Novas gerações vão ter a chance de conferir na telona a atuação de Giulietta Masina (1921-1994), diva e companheira de vida de Fellini por cinco décadas, em clássicos como "Julieta dos Espíritos" (1957), que será exibido amanhã, às 16h40, no Estação.

"Fellini, para a minha geração, foi um primeiro movimento de desconstrução da narrativa fílmica", diz a professora de Letras da UFRJ Beatriz Resende. "Quando ele estreia, a gente saía de um tipo de cinema não só bem comportado, mas bem estruturado, enquanto narrativa por imagem. Fellini vem e mistura tudo. Agora, o mais importante talvez tenha sido ele mexer com os mitos de classe média, tais como o comportamento da mulher, o papel fundamental da mama. É muito interessante ver hoje seu 'A Doce Vida'. Não existem mais aquelas ruas, aqueles personagens. Realmente La Dolce Vita acabou na Itália. Fica até curioso vermos novamente esse filme e se perguntar cadê os galãs e os playboys. O contemporâneo modificou isso tudo".

Curador do Festival de Locarno, o crítico suíço Giona A. Nazzaro defende que "Fellini é cinema". "Ele brota das transformações culturais do fim da II Guerra na Itália, pelas vias do jornalismo satírico e se gradua como realizador por meio de suas parcerias com Roberto Rossellini e Alberto Lattuada, das quais sai um cineasta completo. Poucos diretores tiveram seu nome transformado num adjetivo. Ele teve. É um mestre do frame, um mestre da edição não linear, é um mestre em justaposições não dissonantes. Foi o cineasta que trouxe o inconsciente pra imagem".

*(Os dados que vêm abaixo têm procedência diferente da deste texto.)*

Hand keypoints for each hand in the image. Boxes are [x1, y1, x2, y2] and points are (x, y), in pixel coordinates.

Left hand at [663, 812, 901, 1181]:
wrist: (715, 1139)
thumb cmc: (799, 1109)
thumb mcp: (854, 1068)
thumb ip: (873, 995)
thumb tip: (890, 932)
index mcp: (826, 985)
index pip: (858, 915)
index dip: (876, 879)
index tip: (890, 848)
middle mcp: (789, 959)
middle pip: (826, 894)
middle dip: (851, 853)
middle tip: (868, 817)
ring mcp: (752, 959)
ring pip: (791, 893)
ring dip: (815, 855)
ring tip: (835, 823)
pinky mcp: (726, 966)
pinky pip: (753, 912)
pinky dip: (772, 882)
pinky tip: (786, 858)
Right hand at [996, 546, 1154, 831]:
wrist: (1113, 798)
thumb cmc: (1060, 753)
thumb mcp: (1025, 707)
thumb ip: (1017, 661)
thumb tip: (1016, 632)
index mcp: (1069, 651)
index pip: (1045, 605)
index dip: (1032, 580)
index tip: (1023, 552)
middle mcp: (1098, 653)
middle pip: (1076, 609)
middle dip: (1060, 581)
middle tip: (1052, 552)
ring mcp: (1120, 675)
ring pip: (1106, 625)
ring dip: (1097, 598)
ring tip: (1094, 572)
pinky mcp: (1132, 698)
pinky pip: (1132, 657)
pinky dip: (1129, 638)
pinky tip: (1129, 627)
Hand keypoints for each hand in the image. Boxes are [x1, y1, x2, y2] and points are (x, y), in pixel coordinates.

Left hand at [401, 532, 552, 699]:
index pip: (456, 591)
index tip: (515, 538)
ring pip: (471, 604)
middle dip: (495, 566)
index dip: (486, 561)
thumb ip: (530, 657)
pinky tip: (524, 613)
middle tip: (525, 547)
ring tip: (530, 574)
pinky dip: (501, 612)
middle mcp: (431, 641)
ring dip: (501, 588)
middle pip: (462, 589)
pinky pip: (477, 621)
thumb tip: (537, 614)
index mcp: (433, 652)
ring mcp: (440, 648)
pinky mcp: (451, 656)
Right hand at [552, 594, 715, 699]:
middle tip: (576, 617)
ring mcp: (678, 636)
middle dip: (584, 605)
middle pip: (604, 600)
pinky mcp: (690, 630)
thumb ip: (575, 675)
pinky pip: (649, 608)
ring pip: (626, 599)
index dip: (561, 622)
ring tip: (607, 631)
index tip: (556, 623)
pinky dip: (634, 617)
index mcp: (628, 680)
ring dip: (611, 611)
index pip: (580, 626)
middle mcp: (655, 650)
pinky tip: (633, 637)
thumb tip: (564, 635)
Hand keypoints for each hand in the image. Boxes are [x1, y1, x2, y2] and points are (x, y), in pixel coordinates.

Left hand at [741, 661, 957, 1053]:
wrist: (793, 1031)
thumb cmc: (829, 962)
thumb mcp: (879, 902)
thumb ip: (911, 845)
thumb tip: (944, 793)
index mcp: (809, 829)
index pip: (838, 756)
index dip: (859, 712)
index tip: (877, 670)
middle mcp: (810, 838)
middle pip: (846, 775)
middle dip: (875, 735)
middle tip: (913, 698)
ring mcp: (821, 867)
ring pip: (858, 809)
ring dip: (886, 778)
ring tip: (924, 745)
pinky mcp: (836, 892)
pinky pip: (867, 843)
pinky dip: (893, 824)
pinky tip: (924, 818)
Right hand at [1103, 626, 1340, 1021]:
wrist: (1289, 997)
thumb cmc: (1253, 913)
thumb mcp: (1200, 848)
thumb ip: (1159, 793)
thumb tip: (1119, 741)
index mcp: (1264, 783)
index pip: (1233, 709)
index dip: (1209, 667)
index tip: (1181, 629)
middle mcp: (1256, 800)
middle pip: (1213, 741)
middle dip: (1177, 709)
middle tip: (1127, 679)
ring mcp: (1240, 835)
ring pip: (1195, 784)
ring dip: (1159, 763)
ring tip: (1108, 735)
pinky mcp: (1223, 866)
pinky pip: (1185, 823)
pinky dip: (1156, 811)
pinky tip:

Durante a Mostra Fellini, Cavi Borges, diretor, produtor e agitador cultural por trás dos eventos do Estação (ao lado da exibidora Adriana Rattes), vai badalar o precioso livro da escritora e crítica Mariza Gualano sobre o diretor. Na pandemia, ela lançou "Para Fellini, Com Amor", ilustrado por Roberta Maya com um belíssimo traço que revisita clássicos do cineasta.

"Os diálogos dos filmes de Fellini, assim como a imagética, não economizam (e, muito menos) escondem as menções e referências a todos os valores caros que atravessaram a vida do diretor. Aí reside sua potência. Suas falas são impregnadas de elementos oníricos, fantasia, amor ao prazer, ao sexo, à arte e à decadência, que adquire status de grandeza em sua obra. O apreço pelo circo, pelo campo, pelas estações do ano e pelas pequenas coisas da natureza também falam alto", diz Mariza, num inventário cinéfilo de alumbramentos.

Fã do mágico Mandrake das HQs de Lee Falk (1911-1999), Fellini tira parte de sua potência visual das experiências que teve nas artes gráficas. É o que lembra o animador Marão. "Assisto Fellini como se estivesse lendo quadrinhos. Desde bem jovem algo nos seus filmes gerava uma fascinação que me atraía intimamente e me deixava muito confortável nas cenas mais improváveis. Há pouco tempo atinei: eu estava virando páginas de uma história em quadrinhos. Os filmes de Fellini são quadrinhos. E isso faz eu me sentir em casa".